A Card Catalog

Weep no more, little love-notes, your shoebox homes are safe from Dewey's decimals.

I have found a prettier way to index.

peach couch

When your brain’s all topsy-turvy, maybe try saying an atheist prayer to Maira Kalman for principles of uncertainty, elements of style.  Her tonic always puts my bleh mood to rights again. Just one page in her books unwrapping layer upon layer of pastels that would make Key West turn lime-green with envy. Alternate worlds a synesthesiac could love. The jumbliest, grittiest New York street scene or claustrophobic prewar apartment refracted into sweetly-tilted planes of color. Slightly tart like a clever friend in conversation, the artist’s hand. It imprints on your heart a cheery feeling. How oddly-shaped and yearning our human lives are! Stretched out on the peach couch with one of her books    smoothing out my jaded eye    Just as nice, I think, as meditating or going to yoga. Hello to dourest old dowager, absurdist but apropos pronouncements, hoarder-neurotic’s humor, we meet again. Everything so like life on this island and couch. Except a just-mixed zest of tenderness like the most beautiful pistachio ice cream, rose-water macaroon. 



Small Things

On the Met website they have up a most comforting, personal audio-visual tour. It’s a curator telling her stories and free-associations about “small things” in the Met’s holdings! Her narration reminds me of my experiences going to museums with Mom—always the token afterwards, which I, too, could fit in my pocket; more often than not a tiny animal (especially the scarab beads, so painful to part with even in adulthood), or miniaturized replica of large-scale artwork.  Touching in the audio how the woman’s voice changes (the real breaks through) when she’s talking about the Bolivian poncho, small enough for a Barbie to wear, and also her smooth recovery of polish by redesribing it as an artist’s maquette.  Love maquettes too, both as concept and word.
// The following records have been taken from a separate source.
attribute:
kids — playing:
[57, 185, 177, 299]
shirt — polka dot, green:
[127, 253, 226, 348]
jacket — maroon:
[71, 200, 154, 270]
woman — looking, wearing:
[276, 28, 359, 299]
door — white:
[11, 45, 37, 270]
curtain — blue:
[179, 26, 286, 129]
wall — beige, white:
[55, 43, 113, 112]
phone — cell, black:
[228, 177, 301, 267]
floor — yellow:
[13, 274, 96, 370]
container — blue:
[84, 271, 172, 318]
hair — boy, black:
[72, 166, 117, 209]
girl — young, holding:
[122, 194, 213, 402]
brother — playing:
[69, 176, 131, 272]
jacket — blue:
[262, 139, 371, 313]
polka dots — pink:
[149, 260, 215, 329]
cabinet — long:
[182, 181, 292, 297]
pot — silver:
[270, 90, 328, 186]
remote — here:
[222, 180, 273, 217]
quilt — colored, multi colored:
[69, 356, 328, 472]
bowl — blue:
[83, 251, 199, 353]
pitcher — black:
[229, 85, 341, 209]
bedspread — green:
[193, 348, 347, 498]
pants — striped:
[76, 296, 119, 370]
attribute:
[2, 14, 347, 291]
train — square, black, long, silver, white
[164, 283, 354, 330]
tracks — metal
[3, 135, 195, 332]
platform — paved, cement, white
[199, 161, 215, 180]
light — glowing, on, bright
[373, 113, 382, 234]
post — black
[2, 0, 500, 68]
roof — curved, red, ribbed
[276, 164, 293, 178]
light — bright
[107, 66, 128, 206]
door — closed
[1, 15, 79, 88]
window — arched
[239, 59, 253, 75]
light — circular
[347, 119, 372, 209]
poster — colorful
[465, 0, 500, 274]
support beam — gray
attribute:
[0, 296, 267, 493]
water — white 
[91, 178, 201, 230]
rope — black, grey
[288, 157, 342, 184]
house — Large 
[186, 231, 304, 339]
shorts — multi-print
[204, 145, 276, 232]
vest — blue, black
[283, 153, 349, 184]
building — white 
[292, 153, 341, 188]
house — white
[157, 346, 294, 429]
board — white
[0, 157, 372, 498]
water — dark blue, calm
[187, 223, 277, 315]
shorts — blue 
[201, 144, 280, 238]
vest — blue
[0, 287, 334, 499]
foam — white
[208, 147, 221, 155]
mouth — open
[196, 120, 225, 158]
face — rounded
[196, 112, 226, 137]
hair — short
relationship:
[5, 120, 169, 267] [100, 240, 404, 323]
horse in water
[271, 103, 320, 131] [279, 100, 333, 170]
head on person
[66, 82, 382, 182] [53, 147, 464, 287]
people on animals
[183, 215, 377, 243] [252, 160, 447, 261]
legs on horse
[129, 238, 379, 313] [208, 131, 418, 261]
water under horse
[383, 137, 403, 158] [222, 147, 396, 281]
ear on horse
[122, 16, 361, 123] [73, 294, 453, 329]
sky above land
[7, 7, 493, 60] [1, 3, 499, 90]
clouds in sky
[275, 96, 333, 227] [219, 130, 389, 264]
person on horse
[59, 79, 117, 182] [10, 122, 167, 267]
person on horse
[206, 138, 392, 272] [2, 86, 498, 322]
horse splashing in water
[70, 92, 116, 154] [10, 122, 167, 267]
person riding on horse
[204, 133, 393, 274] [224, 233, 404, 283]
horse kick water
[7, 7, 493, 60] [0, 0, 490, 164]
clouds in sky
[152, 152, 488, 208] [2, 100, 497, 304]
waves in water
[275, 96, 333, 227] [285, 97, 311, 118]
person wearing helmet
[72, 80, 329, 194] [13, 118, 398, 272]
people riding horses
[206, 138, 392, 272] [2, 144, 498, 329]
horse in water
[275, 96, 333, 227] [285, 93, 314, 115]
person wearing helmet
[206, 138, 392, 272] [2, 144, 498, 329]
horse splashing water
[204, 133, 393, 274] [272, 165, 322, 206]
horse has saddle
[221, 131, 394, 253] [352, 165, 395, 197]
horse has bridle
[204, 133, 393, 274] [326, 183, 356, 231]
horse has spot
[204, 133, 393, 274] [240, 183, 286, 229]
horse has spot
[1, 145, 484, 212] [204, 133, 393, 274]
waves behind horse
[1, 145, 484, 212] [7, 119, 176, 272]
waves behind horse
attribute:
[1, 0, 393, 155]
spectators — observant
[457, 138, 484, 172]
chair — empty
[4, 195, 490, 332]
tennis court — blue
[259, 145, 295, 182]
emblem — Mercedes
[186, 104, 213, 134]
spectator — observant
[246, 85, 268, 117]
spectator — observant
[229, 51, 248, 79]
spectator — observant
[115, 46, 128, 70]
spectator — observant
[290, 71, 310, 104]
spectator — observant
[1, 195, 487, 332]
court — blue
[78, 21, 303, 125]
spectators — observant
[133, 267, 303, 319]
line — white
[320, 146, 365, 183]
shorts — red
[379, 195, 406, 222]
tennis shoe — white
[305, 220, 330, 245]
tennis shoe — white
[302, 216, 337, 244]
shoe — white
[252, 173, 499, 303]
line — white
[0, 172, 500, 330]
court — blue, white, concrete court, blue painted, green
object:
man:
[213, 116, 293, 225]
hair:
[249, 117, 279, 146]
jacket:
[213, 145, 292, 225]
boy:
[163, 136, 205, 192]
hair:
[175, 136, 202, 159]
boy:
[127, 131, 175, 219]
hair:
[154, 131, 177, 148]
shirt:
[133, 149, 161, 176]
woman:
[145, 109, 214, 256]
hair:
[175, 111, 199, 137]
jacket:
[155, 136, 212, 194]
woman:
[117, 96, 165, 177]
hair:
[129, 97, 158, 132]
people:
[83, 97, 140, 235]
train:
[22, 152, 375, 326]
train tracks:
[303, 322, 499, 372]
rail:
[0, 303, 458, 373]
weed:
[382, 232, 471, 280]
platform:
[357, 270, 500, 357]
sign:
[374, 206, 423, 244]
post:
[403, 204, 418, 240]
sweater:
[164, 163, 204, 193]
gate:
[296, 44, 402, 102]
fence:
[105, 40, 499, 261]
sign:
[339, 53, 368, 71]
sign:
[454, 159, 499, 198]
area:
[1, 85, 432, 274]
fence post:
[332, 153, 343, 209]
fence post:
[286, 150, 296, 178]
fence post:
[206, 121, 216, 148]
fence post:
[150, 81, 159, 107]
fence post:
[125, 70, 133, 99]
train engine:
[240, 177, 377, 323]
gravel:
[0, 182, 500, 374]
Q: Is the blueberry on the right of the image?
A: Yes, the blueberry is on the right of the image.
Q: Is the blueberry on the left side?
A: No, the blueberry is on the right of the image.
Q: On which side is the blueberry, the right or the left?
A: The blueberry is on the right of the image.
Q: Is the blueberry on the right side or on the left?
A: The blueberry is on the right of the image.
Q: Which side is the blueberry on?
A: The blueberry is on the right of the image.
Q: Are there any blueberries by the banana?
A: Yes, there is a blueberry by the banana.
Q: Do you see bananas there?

Some people are miniaturists, I guess.  This explains the Met watch I got on my last visit (without Mom)—my fate was sealed by the tiny hippo trapped in endless circles around the watch face. The hippo mesmerized me, I swear! Because, get this, it’s a miniaturized version of the already miniaturized figure. I’ve known the original’s name, William, since I was nine; murmur it like an incantation whenever I’m in the Egyptian wing. It’s not waterproof, my new watch, so it’s also an endless pain. But it’s a small thing that makes me happy. Foggy ticktock recalling happy, early memories: my family’s alltogether adventures in New York.